Frank always brings this up when “we have people who want to improve the framework with complex, sophisticated solutions.” These solutions, of course, bring benefits but also “create a barrier for new people.” We have to be careful that we don’t “create a monster that nobody can maintain anymore;” just one person. “It’s not only about the architecture, it is also about the social aspects and the community momentum.” Frank emphasizes that “fun is so important because not everybody is paid to work on ownCloud.” PHP isn’t fun because of itself, but because “it is easier to get into” and because “a lot of people know PHP” and can provide resources online like tutorials or help. Last but not least, it is fun because “many interesting projects are built in PHP,” as Thomas noted, including ownCloud of course!

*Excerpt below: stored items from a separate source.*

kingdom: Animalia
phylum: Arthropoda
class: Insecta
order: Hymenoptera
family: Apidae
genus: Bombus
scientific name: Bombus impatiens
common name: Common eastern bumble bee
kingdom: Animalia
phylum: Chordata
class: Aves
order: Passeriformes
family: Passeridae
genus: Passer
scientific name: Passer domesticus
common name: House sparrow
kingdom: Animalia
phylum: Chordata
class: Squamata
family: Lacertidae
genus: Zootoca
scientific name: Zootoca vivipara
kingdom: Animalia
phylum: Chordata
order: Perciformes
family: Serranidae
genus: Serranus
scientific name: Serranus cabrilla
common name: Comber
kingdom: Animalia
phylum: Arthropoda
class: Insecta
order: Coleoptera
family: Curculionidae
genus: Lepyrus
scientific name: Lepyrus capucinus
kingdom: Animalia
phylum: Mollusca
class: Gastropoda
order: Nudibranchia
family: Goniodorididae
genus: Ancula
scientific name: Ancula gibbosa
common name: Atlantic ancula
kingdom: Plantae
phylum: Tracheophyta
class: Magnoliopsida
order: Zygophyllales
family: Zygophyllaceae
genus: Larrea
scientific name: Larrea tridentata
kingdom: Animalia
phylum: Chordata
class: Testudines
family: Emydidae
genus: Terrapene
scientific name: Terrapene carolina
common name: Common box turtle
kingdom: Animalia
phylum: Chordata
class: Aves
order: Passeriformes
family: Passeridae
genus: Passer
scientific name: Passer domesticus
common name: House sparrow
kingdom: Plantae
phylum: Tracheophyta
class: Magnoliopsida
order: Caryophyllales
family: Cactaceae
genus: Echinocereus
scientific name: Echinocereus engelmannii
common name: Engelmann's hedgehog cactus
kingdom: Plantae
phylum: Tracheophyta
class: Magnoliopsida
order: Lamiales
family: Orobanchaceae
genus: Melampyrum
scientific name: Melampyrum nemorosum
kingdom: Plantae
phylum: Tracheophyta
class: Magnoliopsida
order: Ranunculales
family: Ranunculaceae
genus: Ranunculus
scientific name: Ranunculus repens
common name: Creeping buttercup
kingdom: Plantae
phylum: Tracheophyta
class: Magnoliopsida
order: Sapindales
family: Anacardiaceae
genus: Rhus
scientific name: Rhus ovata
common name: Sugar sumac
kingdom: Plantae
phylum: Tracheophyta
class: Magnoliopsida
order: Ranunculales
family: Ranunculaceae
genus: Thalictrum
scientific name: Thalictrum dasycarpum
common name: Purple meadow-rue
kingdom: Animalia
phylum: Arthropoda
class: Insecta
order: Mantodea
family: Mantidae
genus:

The many PHP projects means that there is a lot of PHP knowledge out there. Many developers are familiar with the language, many libraries are available offering API’s to developers and are making it easy to integrate new functionality. However,not every library, connector, or module out there is perfect, but it usually beats having to write one yourself!
PHP and ownCloud
ownCloud, like many PHP projects, benefits from the ecosystem around PHP. The language might not be perfect, but it has come a long way and still has a huge momentum as well as significant advantages that make it a great choice for many projects. The low barrier to entry is certainly one of them, but in the end,what matters is that interesting technology is written, bringing real, tangible benefits to users.